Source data
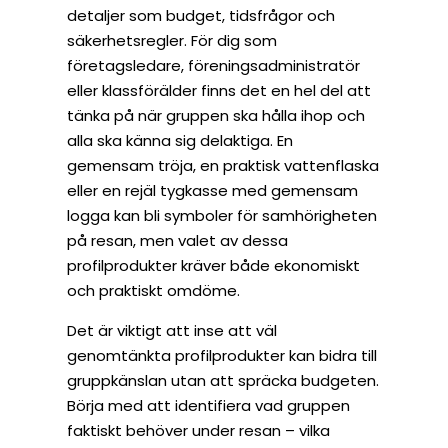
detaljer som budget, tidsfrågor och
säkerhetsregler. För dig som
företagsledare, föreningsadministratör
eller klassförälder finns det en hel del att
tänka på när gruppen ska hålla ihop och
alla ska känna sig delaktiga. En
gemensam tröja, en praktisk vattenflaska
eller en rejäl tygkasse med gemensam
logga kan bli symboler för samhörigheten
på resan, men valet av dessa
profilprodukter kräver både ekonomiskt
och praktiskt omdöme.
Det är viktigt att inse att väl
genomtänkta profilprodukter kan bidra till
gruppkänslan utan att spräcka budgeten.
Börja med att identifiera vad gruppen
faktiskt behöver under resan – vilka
...
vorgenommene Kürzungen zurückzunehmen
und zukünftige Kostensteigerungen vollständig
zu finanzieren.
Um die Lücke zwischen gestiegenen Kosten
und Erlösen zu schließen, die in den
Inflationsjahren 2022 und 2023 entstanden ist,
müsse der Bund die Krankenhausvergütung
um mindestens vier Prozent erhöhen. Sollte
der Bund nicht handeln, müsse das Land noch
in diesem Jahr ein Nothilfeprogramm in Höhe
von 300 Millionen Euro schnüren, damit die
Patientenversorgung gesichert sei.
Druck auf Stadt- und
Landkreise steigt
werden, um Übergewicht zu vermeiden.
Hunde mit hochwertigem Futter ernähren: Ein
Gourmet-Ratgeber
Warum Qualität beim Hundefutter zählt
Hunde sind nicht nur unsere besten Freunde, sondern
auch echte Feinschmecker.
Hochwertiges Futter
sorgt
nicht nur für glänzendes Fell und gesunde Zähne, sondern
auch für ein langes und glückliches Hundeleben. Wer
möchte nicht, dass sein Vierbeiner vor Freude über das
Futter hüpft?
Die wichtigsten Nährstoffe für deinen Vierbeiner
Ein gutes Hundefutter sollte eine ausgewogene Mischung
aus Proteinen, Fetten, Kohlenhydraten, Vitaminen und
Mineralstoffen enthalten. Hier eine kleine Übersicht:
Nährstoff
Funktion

## Task
Among the lines of these entries, find those that contain "sondern". Give their number and nothing else.

## Response to this task
2